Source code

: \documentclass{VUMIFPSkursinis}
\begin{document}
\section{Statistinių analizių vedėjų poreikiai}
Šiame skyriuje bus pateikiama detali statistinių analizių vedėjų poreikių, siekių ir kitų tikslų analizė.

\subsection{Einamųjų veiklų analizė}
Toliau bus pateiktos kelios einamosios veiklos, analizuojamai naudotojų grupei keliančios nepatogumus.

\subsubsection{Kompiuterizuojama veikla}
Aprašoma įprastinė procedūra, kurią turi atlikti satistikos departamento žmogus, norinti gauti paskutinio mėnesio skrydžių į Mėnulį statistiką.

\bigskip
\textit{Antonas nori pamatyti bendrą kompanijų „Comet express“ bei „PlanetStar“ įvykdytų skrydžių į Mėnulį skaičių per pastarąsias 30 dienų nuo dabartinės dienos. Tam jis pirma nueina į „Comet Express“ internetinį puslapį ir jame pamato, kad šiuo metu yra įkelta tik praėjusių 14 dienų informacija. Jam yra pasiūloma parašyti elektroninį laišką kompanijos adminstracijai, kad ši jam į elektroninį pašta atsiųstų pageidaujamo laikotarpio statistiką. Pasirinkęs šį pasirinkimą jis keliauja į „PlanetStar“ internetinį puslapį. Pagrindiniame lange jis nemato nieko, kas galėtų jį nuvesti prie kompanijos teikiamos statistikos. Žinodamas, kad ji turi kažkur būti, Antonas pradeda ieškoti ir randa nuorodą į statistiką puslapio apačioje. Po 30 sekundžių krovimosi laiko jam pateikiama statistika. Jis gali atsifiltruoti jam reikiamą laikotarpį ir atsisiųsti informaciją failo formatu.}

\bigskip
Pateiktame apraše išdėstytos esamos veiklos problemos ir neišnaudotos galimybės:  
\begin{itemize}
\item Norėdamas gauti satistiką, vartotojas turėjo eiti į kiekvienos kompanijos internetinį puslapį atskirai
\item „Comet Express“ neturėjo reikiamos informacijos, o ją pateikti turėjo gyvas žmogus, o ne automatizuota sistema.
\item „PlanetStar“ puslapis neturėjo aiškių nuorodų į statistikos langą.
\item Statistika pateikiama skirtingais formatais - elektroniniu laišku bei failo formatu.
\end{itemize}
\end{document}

■ ■ ■ ■ ■ ■ ■

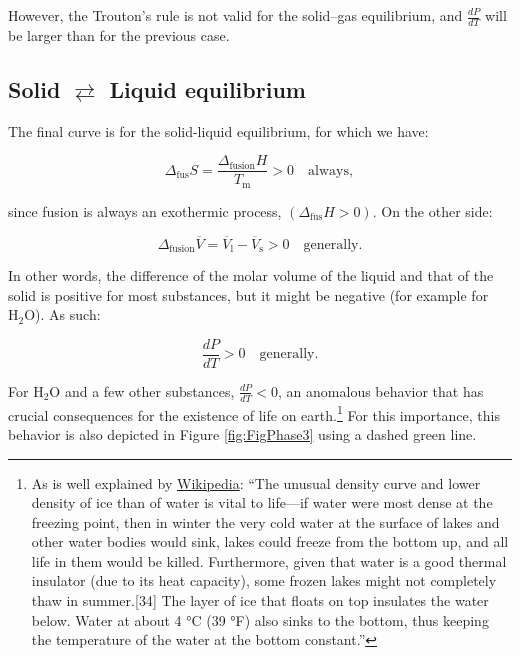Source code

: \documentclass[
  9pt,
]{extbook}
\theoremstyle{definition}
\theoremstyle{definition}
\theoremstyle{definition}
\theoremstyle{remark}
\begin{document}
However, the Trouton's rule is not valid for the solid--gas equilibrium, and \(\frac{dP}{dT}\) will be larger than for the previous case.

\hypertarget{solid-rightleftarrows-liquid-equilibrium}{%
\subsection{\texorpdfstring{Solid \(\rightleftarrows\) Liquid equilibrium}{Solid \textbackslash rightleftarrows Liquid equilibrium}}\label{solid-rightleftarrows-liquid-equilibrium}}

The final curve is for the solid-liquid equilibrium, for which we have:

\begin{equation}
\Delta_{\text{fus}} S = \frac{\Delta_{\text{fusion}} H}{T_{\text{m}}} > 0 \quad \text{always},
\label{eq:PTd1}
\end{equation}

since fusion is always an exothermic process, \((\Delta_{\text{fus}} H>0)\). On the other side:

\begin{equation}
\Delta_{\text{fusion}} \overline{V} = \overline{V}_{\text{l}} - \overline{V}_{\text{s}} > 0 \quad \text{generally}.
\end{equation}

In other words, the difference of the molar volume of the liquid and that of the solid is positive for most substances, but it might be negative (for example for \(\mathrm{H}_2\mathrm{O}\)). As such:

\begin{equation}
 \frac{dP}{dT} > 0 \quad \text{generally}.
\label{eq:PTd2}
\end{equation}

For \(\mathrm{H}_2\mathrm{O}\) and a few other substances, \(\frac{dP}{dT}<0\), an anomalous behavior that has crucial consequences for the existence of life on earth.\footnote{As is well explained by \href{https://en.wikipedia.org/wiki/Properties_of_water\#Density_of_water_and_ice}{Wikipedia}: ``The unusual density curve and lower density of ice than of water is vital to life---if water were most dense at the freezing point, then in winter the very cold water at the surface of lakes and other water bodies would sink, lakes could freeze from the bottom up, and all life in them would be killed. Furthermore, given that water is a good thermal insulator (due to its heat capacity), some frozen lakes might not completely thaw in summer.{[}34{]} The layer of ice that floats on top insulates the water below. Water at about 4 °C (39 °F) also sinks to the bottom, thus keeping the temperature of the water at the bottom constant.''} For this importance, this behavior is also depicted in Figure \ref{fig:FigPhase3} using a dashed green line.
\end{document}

■ ■ ■ ■ ■ ■ ■

[What is needed]:
All lines of the material that contain the word "vedėjų" should be listed.

[Solved exercise]:
\section{Statistinių analizių vedėjų poreikiai}
Šiame skyriuje bus pateikiama detali statistinių analizių vedėjų poreikių, siekių ir kitų tikslų analizė.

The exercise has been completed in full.